Monsieur l'ambassadeur, je fais partie de ceux qui ont été à plusieurs reprises extrêmement choqués par certains de vos propos. J'exprime tout d'abord mon plus profond respect pour le peuple turc. La Turquie est un grand pays avec lequel nous avons beaucoup à construire pour la sécurité et la paix du monde.
Ma première question concerne le respect des droits humains en Turquie. Depuis la prise de pouvoir d'Erdogan en Turquie, des milliers d'arrestations politiques ont eu lieu. L'argument récurrent employé par le pouvoir turc est de dire qu'elles visent des terroristes ; mais ces arrestations extrêmement nombreuses visent bien des opposants politiques, issus de partis très différents, kurdes ou non.
Vous destituez non des terroristes, mais des maires kurdes élus, que vous emprisonnez systématiquement et remplacez par des administrateurs. Le maire d'Istanbul, ayant battu le candidat de l'AKP, a été condamné à l'issue d'un procès préfabriqué. Vous créez toutes les conditions pour qu'il ne puisse pas être candidat aux prochaines élections. Vous vous apprêtez à interdire le HDP, qui n'est pas le PKK. Vous avez, je crois, déjà bloqué ses comptes bancaires pour rendre impossible son activité. La situation est donc extrêmement préoccupante. L'argumentaire anti-terroriste que vous utilisez systématiquement pour qualifier tous les opposants au régime d'Erdogan est très problématique.

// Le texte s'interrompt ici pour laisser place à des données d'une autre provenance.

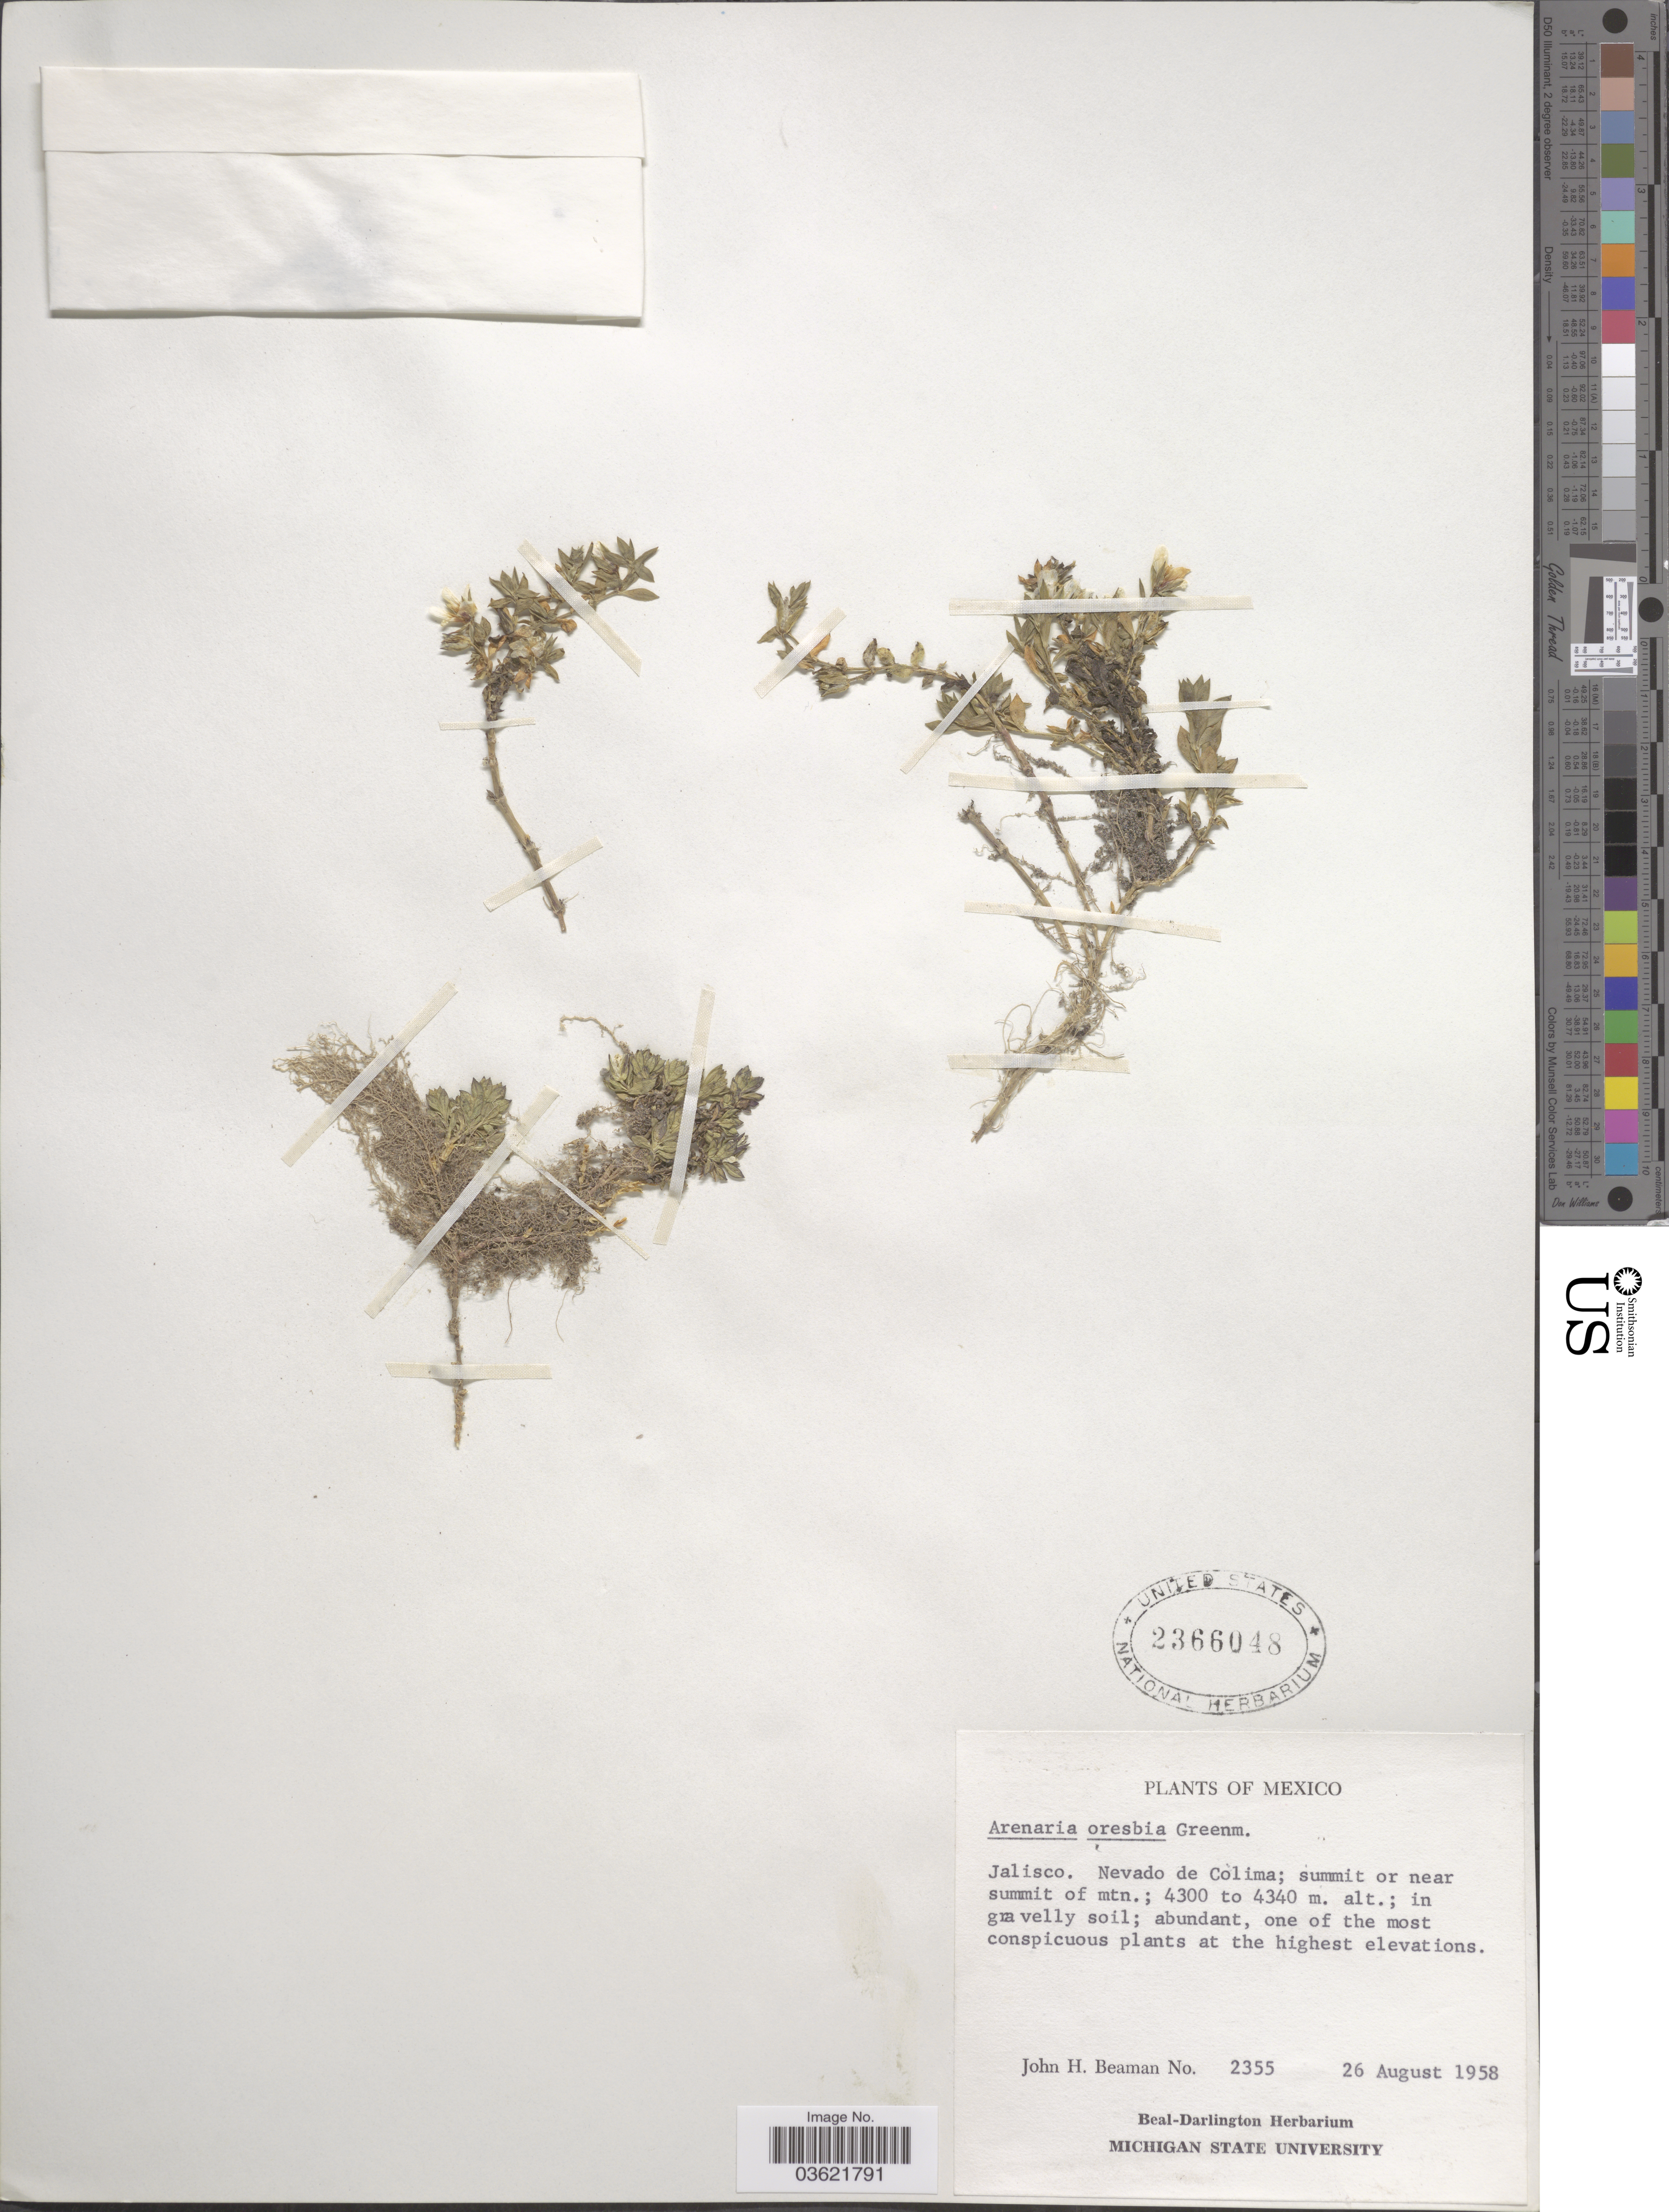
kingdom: Plantae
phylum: Tracheophyta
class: Magnoliopsida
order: Caryophyllales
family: Caryophyllaceae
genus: Arenaria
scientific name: Arenaria oresbia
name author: Greenm.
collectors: J. H. Beaman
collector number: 2355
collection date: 1958-08-26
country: Mexico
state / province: Jalisco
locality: Nevado de Colima; summit or near summit of mtn.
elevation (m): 4300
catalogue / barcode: US 2366048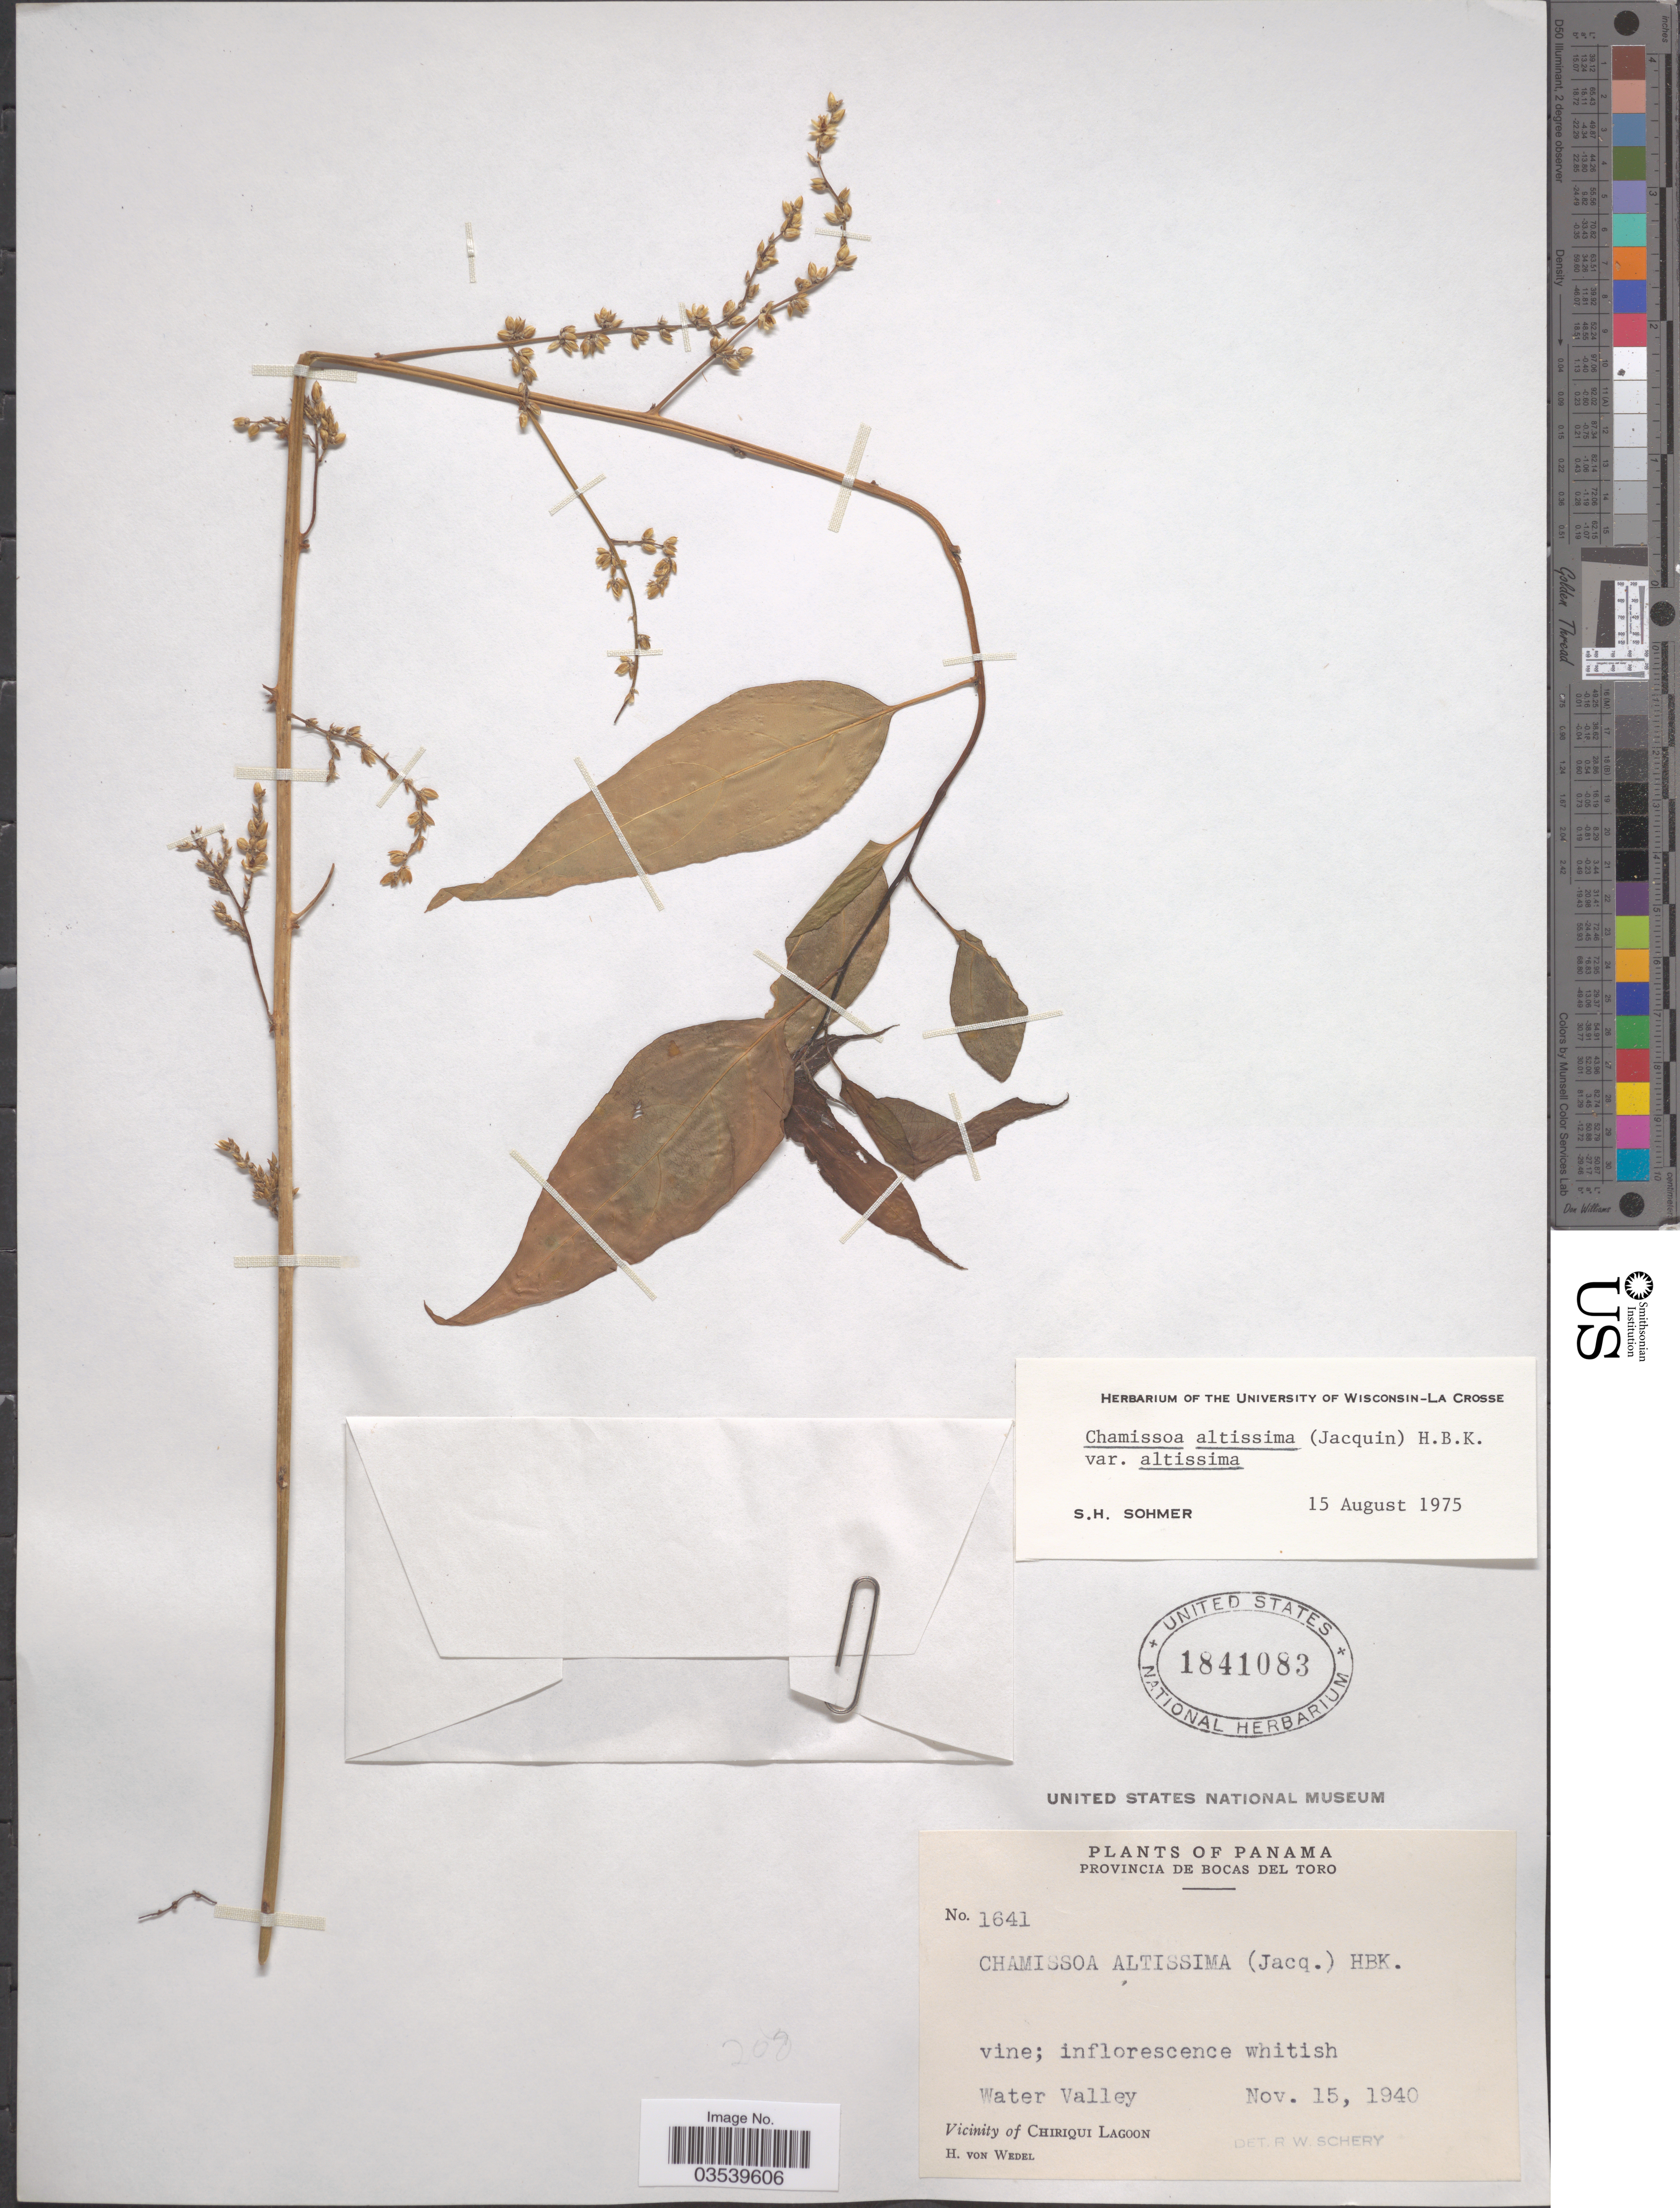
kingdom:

Concernant ce que vous avez pudiquement appelé les accusations sur les visées expansionnistes de la Turquie, vos propos sur l'Arménie sont particulièrement choquants. Je vous rappelle que le Sénat y a envoyé une délégation composée de tous les représentants de ses groupes politiques. Vous nous demandez aujourd'hui, dans votre propos liminaire, de reconnaître des frontières illégalement acquises par une agression militaire, en avançant que le droit des Arméniens du Haut-Karabakh de vivre en Azerbaïdjan sera garanti. Mais aujourd'hui, ce qui est en train de se produire, c'est que les populations arméniennes sont chassées du Haut-Karabakh, et que si on laisse faire, dans quelques années, il n'y aura plus d'Arméniens dans le Haut-Karabakh.
Un sujet de litige majeur avec l'Union européenne n'a toujours pas été évoqué : la situation de Chypre. L'occupation turque du nord de Chypre continue, depuis des dizaines d'années. Vous empêchez toute reprise des négociations politiques concernant Chypre ; j'aimerais vous entendre sur cette question.
Concernant l'OTAN, vous vous appuyez sur le quitus donné par Jens Stoltenberg à l'accord demandé par la Turquie, mais les demandes que vous faites à la Suède et à la Finlande seraient inacceptables pour tous les pays membres de l'OTAN, dont la France : vous remettez en cause le droit à accueillir des opposants au régime politique turc, qui, contrairement à ce que vous dites, ne sont pas des terroristes.
Par ailleurs, la Turquie prépare-t-elle à court ou à moyen terme une offensive terrestre pour occuper le nord-est de la Syrie, contre des populations qui, jusqu'à preuve du contraire, ne menacent pas la Turquie d'agression ?
Une dernière chose : vous m'avez indirectement ou volontairement mis en cause à propos de ma participation aux rassemblements du 24 décembre et de samedi dernier. Oui, je fais partie des gens qui se sont élevés, il y a dix ans, contre l'assassinat de trois militantes kurdes sur le territoire français. La justice française a montré que l'assassin de ces trois dirigeantes kurdes était un membre des services secrets turcs. L'enquête n'a pas pu être menée à son terme, puisque le Gouvernement refuse de répondre à la demande de la justice de lever le secret défense.
L'assassinat de trois Kurdes en plein Paris le 23 décembre dernier soulève à nouveau de nombreuses questions. J'espère que la justice française pourra aller au bout de son travail sur cette affaire. En France, de nombreux élus de la République expriment leur solidarité envers les Kurdes, leurs représentants et leurs organisations, et pointent la contradiction de la France, qui soutient les militants du PKK et les forces du YPG ayant combattu Daech sur le terrain, et maintient dans le même temps le PKK sur la liste des organisations terroristes, à la demande de la Turquie. Cette question fait débat dans notre pays : j'assume totalement ma position.